#### Exercises to complete:
• a. According to the mortgage passage, at least how many lenders should a borrower contact when shopping for a loan?
• b. Carry on the mortgage passage from its final sentence about monthly deposits into the escrow account.

The loan's main features are clearly stated in plain language. The disclosure includes the amount of the loan, the term of the loan, initial interest rate and total monthly payment. And it's hard to miss many of the potentially troublesome loan terms that tripped up many borrowers who are in trouble today. Can your interest rates rise? Even if you make payments on time, can your loan balance rise? Can your monthly payment rise? All these questions are answered on the first page.

Shopping for a Loan

Only you can shop for the best loan for you. Contact at least three lenders. The most efficient way to do this is by going to a website such as Lending Tree. This company will show your loan application to several lenders and present their offers to you. You can pick the one the one that best suits you including how fast they can close your loan and how long they will lock your interest rate before closing.

You also have a better chance for a loan approval when you are applying to several lenders at once.

Compare each lender's Loan Estimate and Closing Cost Details that you receive from each of these lenders so you can find the best loan. Compare all the offers you receive. When comparing these loan offers, you should focus on the overall costs (including the interest rate plus your adjusted origination charges which make up a number called the Annual Percentage Rate or APR.)

The origination charges cannot change at closing. And once you have locked in your interest rate, your points and adjusted origination charges can't change either.

At the closing table, it will probably be easier to compare the estimated costs with the actual charges listed on what's known as the Closing Disclosure form, which now includes a reference to each corresponding fee on the estimate. The Department of Housing and Urban Development's Settlement Cost Booklet provides a line-by-line breakdown of both forms.

Mortgage Loan Escrow Account

What is an Escrow Account?

One of the surprises that many mortgage borrowers find in the closing costs is the setup of an escrow account and funding it with two months of prepaid escrow. Just what is an escrow account?

Mortgage loan escrow accounts are pivotal components in the home buying process, ensuring that homeowners consistently meet their property tax and insurance obligations without the stress of large lump-sum payments.

- What is a Mortgage Escrow Account? A mortgage escrow account is a special account managed by your mortgage lender or servicer that holds funds for paying property taxes, homeowners insurance, and possibly private mortgage insurance (PMI) if required. Each month, a portion of your mortgage payment is deposited into this account, which the lender uses to pay your taxes and insurance premiums on your behalf when they’re due.

#### Information provided:
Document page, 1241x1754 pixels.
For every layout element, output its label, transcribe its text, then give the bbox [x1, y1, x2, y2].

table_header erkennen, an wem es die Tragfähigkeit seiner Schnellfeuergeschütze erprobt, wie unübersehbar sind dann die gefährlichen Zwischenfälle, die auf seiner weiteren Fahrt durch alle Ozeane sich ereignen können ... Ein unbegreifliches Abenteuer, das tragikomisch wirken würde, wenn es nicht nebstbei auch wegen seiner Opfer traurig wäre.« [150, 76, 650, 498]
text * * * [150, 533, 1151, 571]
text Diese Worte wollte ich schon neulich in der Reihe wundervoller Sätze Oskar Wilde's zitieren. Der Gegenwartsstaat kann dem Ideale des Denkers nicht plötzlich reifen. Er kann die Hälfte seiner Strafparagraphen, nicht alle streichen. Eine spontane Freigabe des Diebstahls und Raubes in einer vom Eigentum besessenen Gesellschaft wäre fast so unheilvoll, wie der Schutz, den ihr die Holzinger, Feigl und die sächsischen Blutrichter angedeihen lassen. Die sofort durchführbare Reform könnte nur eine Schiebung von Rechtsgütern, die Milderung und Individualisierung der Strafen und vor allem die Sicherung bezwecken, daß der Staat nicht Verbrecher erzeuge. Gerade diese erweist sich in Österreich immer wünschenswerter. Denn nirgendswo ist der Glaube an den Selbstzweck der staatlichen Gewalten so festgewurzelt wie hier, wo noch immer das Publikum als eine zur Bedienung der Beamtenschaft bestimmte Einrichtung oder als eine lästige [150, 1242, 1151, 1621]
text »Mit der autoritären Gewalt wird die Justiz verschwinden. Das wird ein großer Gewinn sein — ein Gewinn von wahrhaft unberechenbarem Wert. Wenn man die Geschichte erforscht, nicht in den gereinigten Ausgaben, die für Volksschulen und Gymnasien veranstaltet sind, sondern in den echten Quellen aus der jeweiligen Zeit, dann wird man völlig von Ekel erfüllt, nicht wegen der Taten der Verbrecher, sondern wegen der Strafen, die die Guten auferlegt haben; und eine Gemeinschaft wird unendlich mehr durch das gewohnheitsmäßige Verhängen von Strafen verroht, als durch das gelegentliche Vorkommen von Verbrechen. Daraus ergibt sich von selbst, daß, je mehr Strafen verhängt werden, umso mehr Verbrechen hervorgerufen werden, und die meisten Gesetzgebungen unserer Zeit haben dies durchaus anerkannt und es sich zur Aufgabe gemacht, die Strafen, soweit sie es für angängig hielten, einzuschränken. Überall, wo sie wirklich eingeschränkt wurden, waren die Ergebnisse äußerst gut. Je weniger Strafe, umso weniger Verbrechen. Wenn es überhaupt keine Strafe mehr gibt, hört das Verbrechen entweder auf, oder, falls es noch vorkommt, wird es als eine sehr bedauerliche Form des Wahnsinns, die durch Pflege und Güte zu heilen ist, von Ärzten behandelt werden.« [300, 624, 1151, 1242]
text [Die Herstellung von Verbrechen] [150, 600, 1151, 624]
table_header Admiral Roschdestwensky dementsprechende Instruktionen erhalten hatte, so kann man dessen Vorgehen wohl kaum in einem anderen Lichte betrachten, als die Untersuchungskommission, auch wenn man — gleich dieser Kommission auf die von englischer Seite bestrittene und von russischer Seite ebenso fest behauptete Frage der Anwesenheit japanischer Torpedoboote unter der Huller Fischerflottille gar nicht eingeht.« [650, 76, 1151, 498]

#### Results for the exercise:
• a. At least three lenders.

• b.
- How Does it Work? When you take out a mortgage, the lender typically sets up an escrow account to manage the taxes and insurance part of your home expenses. The amount you pay into escrow is calculated based on the annual costs of your taxes and insurance. Your lender will divide this total by 12 to determine your monthly escrow payment. This ensures that you’re not caught off-guard by hefty annual bills, and it helps the lender safeguard their investment in your property.

-Benefits of an Escrow Account: The primary benefit of an escrow account is convenience. Instead of having to remember to pay large bills once or twice a year, you make smaller, manageable payments each month. Moreover, since the lender is responsible for making the tax and insurance payments, there’s no risk of forgetting to pay these crucial bills, which could result in penalties or even a lien on your home.

- Potential Drawbacks: While escrow accounts offer convenience, they also mean that you’re entrusting your lender with overpayments until your bills are due. Additionally, if your tax or insurance costs increase, your monthly mortgage payment will also rise to cover the shortfall in your escrow account.

In summary, mortgage loan escrow accounts play a critical role in the home buying and ownership process, offering a streamlined way to manage significant housing-related expenses. They provide peace of mind by ensuring that critical payments are made on time, but they also require homeowners to place a significant amount of trust in their lenders.